En termes de sécurité alimentaire mondiale, la situation est très préoccupante. D’abord, certains États sont extrêmement dépendants de ces deux pays pour leur approvisionnement en céréales et doivent trouver en urgence d’autres sources. L'Érythrée a par exemple importé la totalité de son blé de Russie et d'Ukraine l’an passé. Ensuite, avec cette nouvelle hausse des prix, de nombreuses populations n’auront plus les moyens d’acheter les aliments pour se nourrir.
La guerre en Ukraine ne fait que porter le coup de grâce à des situations déjà alarmantes dans plusieurs régions du globe. En Afrique de l’Ouest, le nombre de personnes en besoin d’assistance alimentaire d’urgence est passé de 7 à 27 millions de personnes entre 2015 et 2022 et 11 millions de personnes supplémentaires pourraient s’y ajouter dans les prochains mois. Ce qu’Oxfam montre dans ses travaux, c’est que l’effet cocktail des conflits locaux, du changement climatique, de la pandémie de Covid-19 rend des millions de personnes vulnérables à la faim et que le système alimentaire mondial est fondamentalement inégalitaire.
L’urgence d’une aide humanitaire
Face à la crise actuelle, nous militons évidemment pour une aide humanitaire rapide et massive, notamment en répondant aux appels du Programme Alimentaire Mondial pour les régions du Sahel et de la Corne de l’Afrique. Il faut également une réponse coordonnée des États, impliquant les premiers concernés, pour assurer une juste répartition des stocks, éviter toute spéculation et maîtriser ainsi le niveau des prix.

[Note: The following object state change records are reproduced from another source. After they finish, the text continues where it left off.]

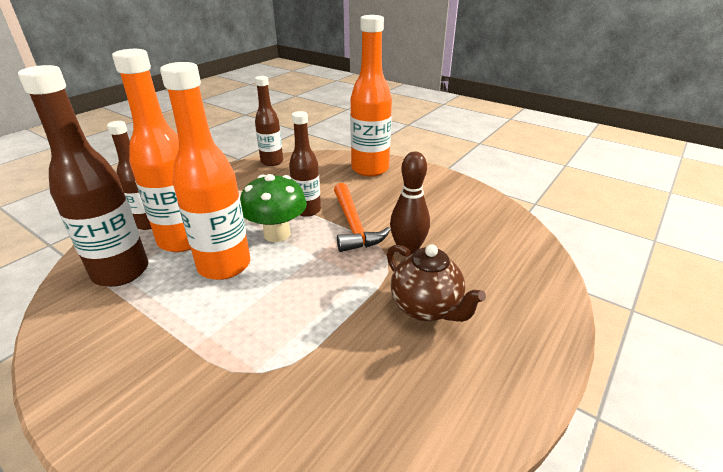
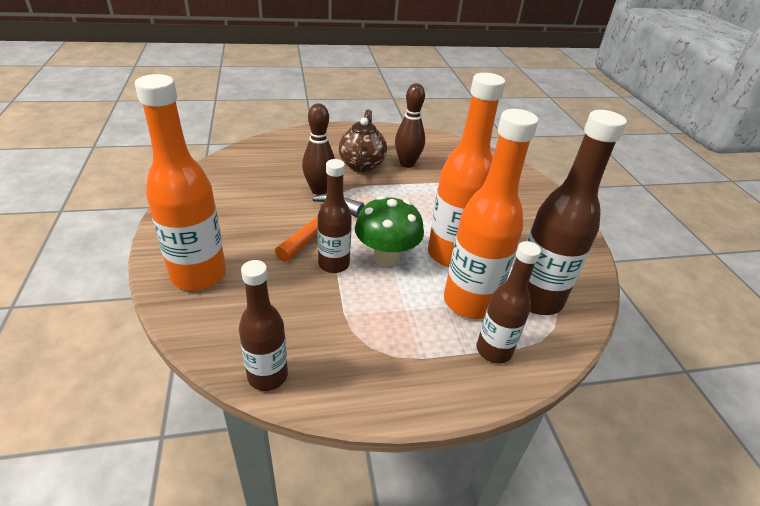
camera: 140 degrees left, 5 degrees up
(386, 351) = (407, 164): none -> brown bowling pin

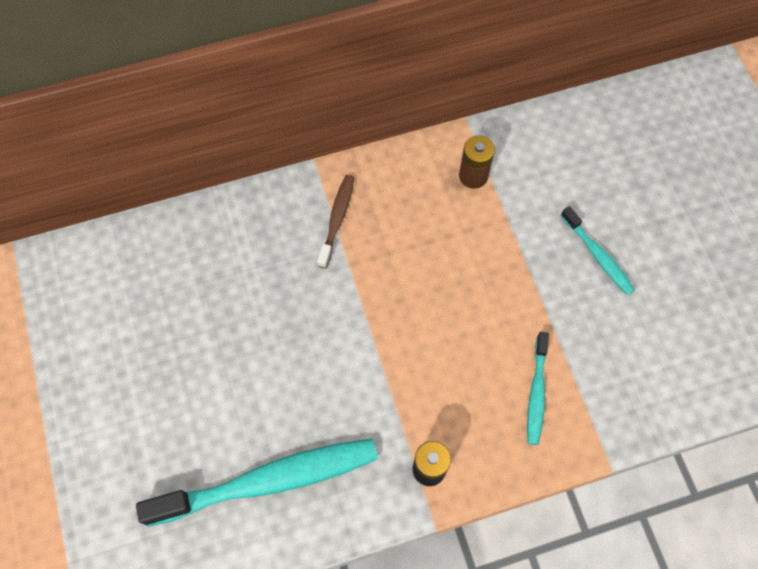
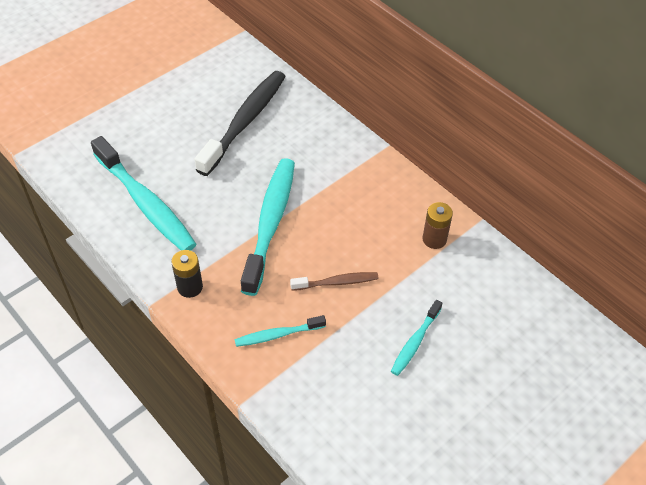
camera: 65 degrees right, 15 degrees down
(188, 305) = (245, 121): none -> black toothbrush
(337, 219) = (350, 173): brown toothbrush -> brown toothbrush (337, 282)
(371, 338) = (270, 222): none -> turquoise toothbrush

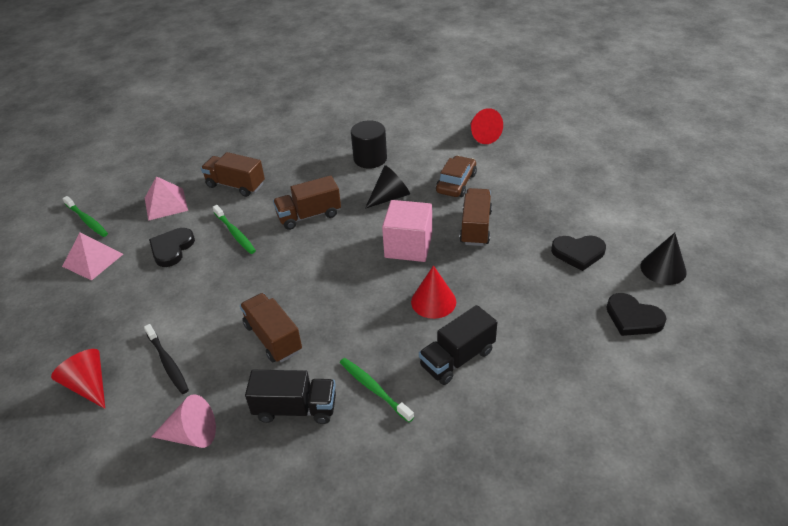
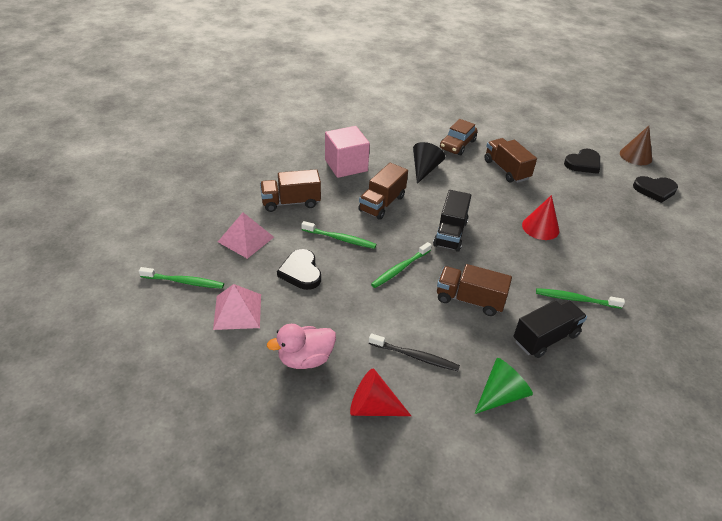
camera: 40 degrees left, 0 degrees up
(91, 321) = (305, 359): none -> pink duck
(191, 434) = (501, 395): pink cone -> green cone
(250, 281) = (400, 269): none -> green toothbrush
(370, 159) = (375, 147): black cylinder -> none
(408, 246) = (479, 198): pink cube -> pink cube (346, 165)
(456, 183) = (457, 145): brown car -> brown car turned 135 degrees counterclockwise
(457, 358) = (598, 256): black truck -> black truck (450, 233)
(482, 135) = (434, 107): red cone -> none
(663, 269) = (635, 156): black cone -> brown cone

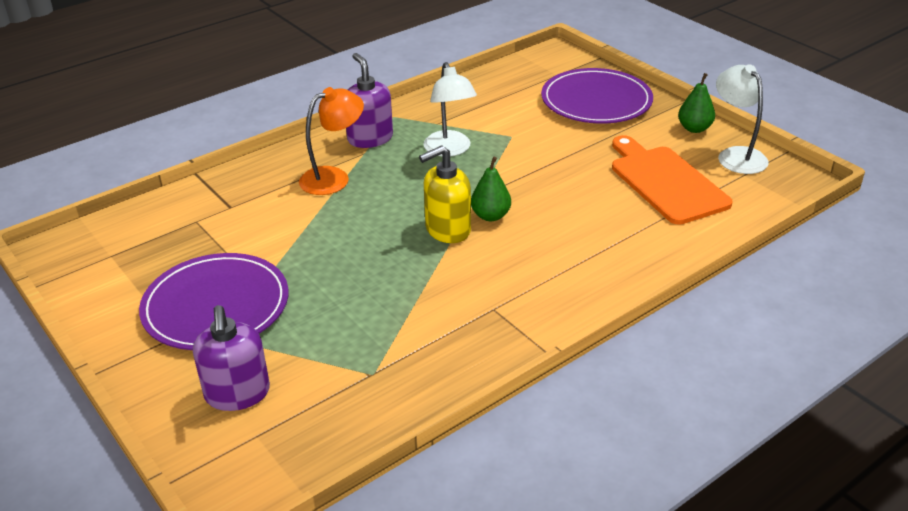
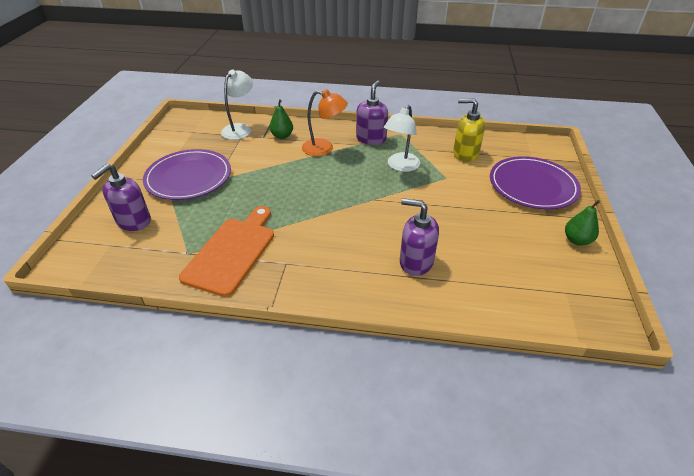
camera: 45 degrees right, 5 degrees up
(447, 230) = (332, 207): yellow soap dispenser -> yellow soap dispenser (465, 153)
(490, 216) = (364, 214): green pear -> green pear (282, 136)
(604, 227) = (416, 262): none -> purple soap dispenser
(665, 182) = (499, 261): orange cutting board -> orange cutting board (232, 252)
(736, 155) = (581, 276): white lamp -> white lamp (240, 129)

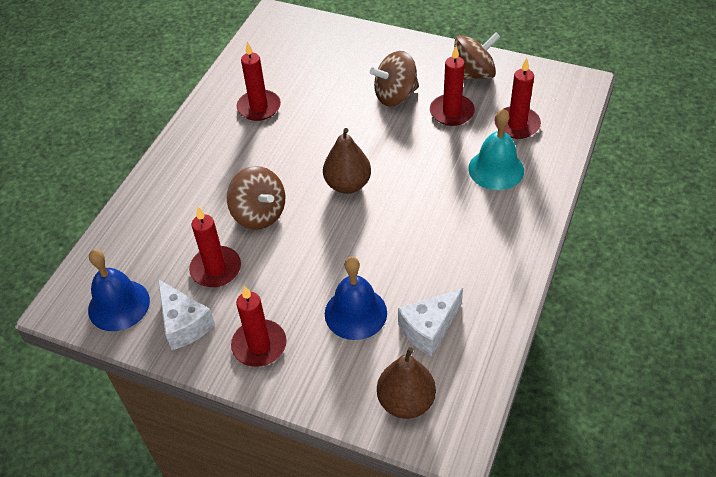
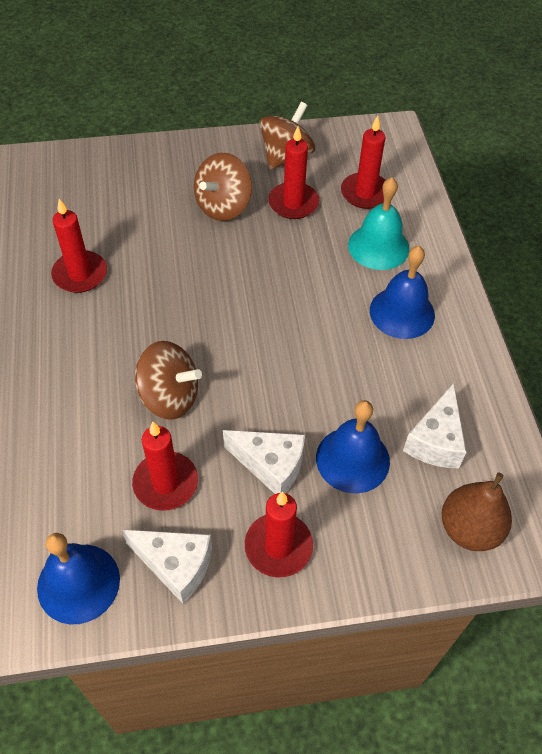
camera: 35 degrees left, 5 degrees up
(294, 290) = (271, 466): none -> white cheese
(347, 184) = (243, 323): brown pear -> none
(476, 225) = (402, 312): none -> blue bell

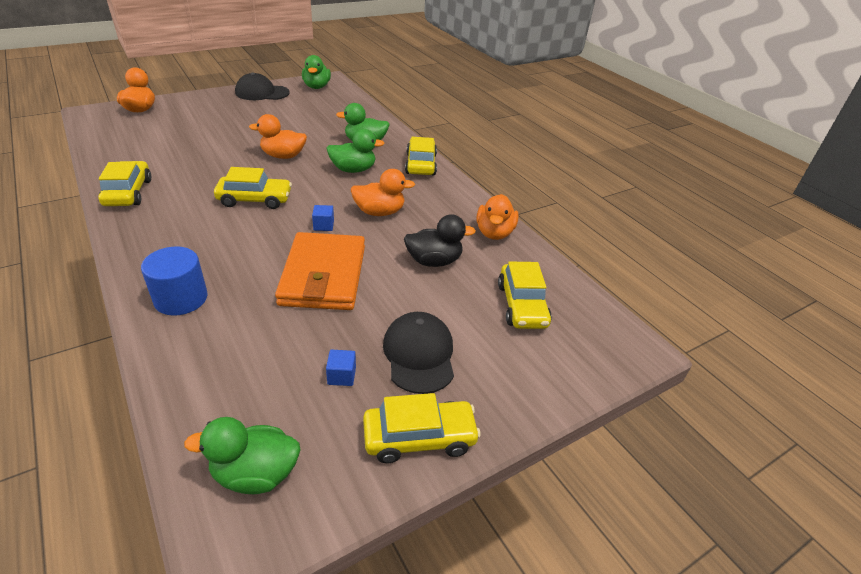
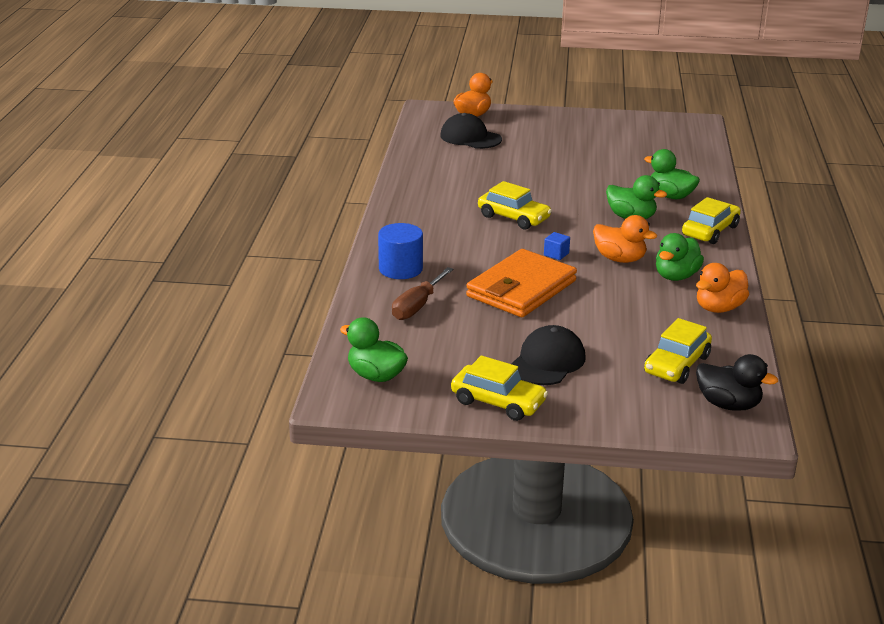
camera: 40 degrees right, 10 degrees down
(128, 192) = (413, 184): yellow car -> none
(234, 341) = (417, 306): none -> brown screwdriver
(262, 93) = (606, 122): black cap -> black cap (470, 137)
(283, 156) = (572, 188): orange duck -> none
(316, 87) = (674, 127): green duck -> green duck (676, 276)
(341, 376) = (476, 351): blue cube -> none
(434, 261) = (630, 310): black duck -> black duck (728, 404)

Mais plus largement, il est fondamental de repenser enfin les systèmes alimentaires mondiaux. Il n’est plus possible de perpétuer un modèle industriel qui rend les agriculteurs dépendants et accentue les dégradations environnementales. Il faut au contraire soutenir massivement l’agriculture paysanne et agroécologique, produire des réglementations commerciales empêchant la concurrence déloyale de conglomérats agro-industriels qui empêchent le développement d’une agriculture locale. La guerre en Ukraine révèle tous ces enjeux et Oxfam compte jouer un rôle important dans cette prise de conscience collective.